By Chris Mfula, Karin Strohecker and Joe Bavier
LUSAKA (Reuters) – Zambia expects an International Monetary Fund (IMF) debt health check to be finalised this month, to strike a restructuring deal with creditors by April and get a formal agreement with the fund signed off in May, its finance minister said.
“I have to be optimistic, because in the absence of optimism where can Zambia go?” Situmbeko Musokotwane told Reuters in an interview on Tuesday. “We are a serious group determined to make sure that this issue of debt that’s been dogging us for years and years, we are determined to put this behind us.”
In 2020, Zambia became the first pandemic-era sovereign default and it is buckling under a debt burden of more than 120% of gross domestic product (GDP). It reached a staff level deal on a $1.4 billion three-year extended credit facility with the IMF in December and now wants to nail down a formal agreement.

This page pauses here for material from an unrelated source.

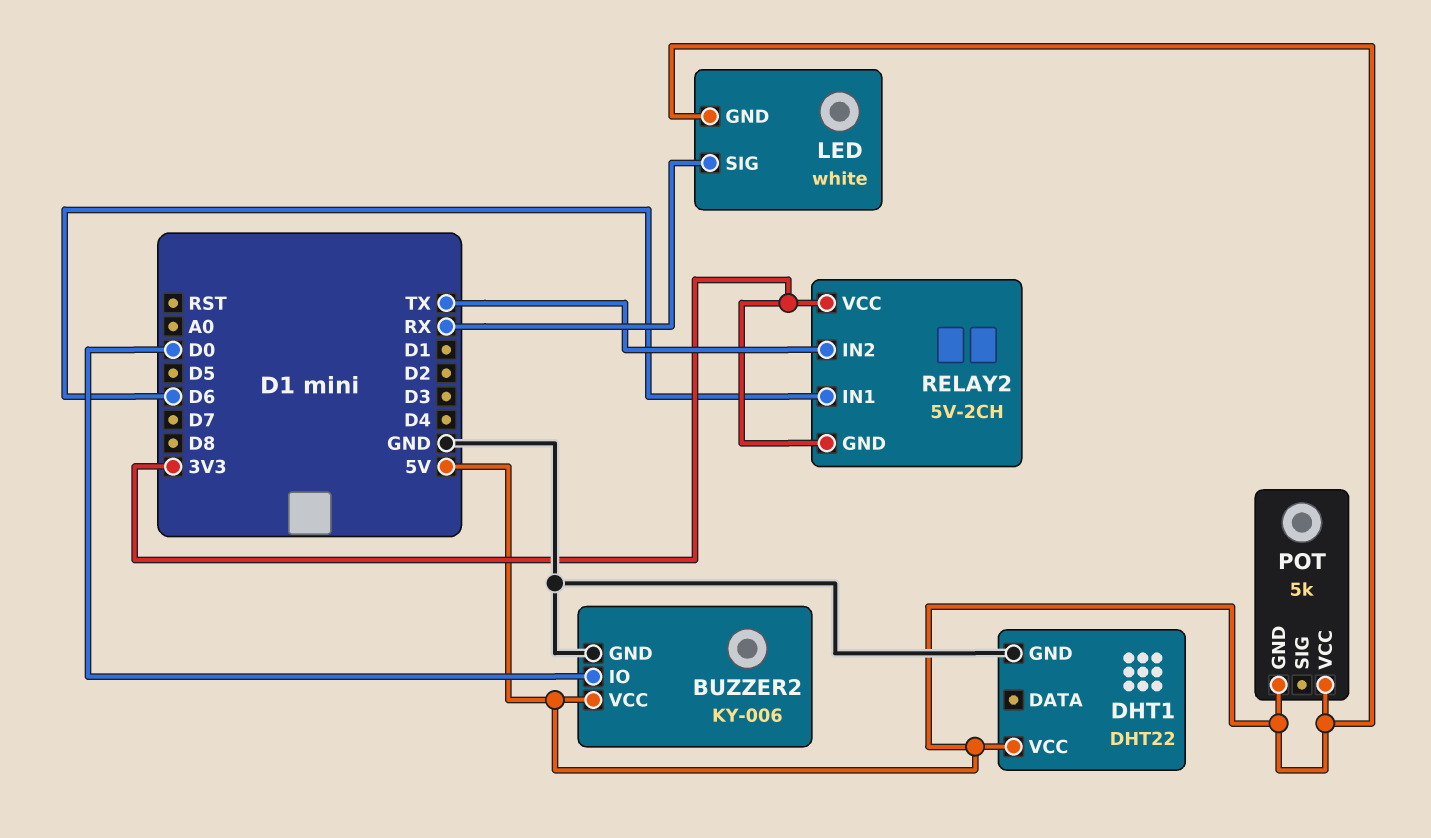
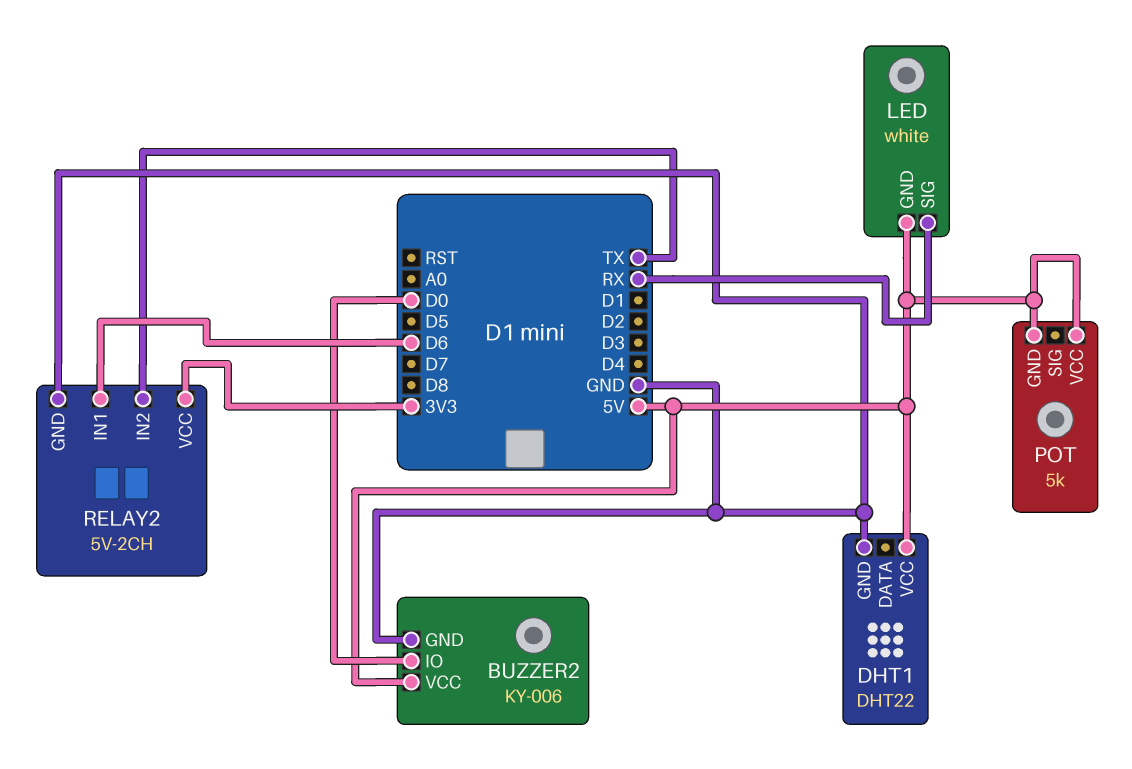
RELAY2 pin GND: 3V3 -> GND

Sketching an ambitious timeline for the restructuring the debt of Africa’s biggest copper producer, Musokotwane said he expected the IMF’s debt sustainability analysis, which forms the basis of the restructuring plans, by the end of February.
Having to renegotiate its debt with a multitude of official and private sector creditors, Musokotwane said he hoped to reach an understanding with them in March or maybe April, which would in turn would pave the way for a formal IMF agreement.
“We’re hoping that we can do this by May of this year,” he told Reuters.
Analysts say the timeline is ambitious as the group of Paris Club creditors and China have yet to form a creditor committee.
China, which has lent heavily to African resource exporters in recent decades, will play a key role in the debt overhaul. Zambia owes more than $6 billion https://www.reuters.com/article/zambia-debt-idAFL1N2R312V, or 40% of its total publicly guaranteed and non-guaranteed external debt, to Chinese lenders.
“We have reached out to the Chinese authorities asking them to be part of this process. In principle they have agreed, on the specifics those are details to be worked out,” Musokotwane said. “In the end, I feel very confident that the Chinese authorities and the Chinese institutions that lent us money will play along to get us out of the problems.”
‘CARRY SOCIETY ALONG’
Musokotwane announced in December that Zambia had agreed with the IMF to remove unsustainable subsidies on energy and agriculture as part of its reform programme.
“The petroleum sector was in a sense not making sense anymore,” he said, adding that the cost of fuel subsidies alone used to amount to $800 million a year.
Savings from the ending of subsidies would shift to social spending, including education, something also advocated by the IMF, but no timeline has been set for phasing out support.
“You must not be too fast. You must carry society along with you, because these are shocks that we are introducing to society before they actually see the benefits of what we are doing,” Musokotwane said.
High global copper prices, meanwhile, should help attract the investment needed to allow Zambia to boost its annual production to about 3 million tonnes over the coming decade from an estimated 800,000 tonnes in 2021.
First, however, the government must find an investor to take a minority stake in Mopani Copper Mines and fund a planned expansion, Musokotwane said.
State-owned mining investment firm ZCCM-IH bought Mopani from Glencore a year ago.
The government is also seeking to end a dispute over Konkola Copper Mines (KCM).
Zambia’s previous government handed control of KCM to a provisional liquidator in May 2019, triggering a legal battle with India’s Vedanta Resources, KCM’s parent.
“There is a lot that is going on behind the scenes. I cannot go into details of those, because the negotiations are very delicate. But I can assure you that it is happening.”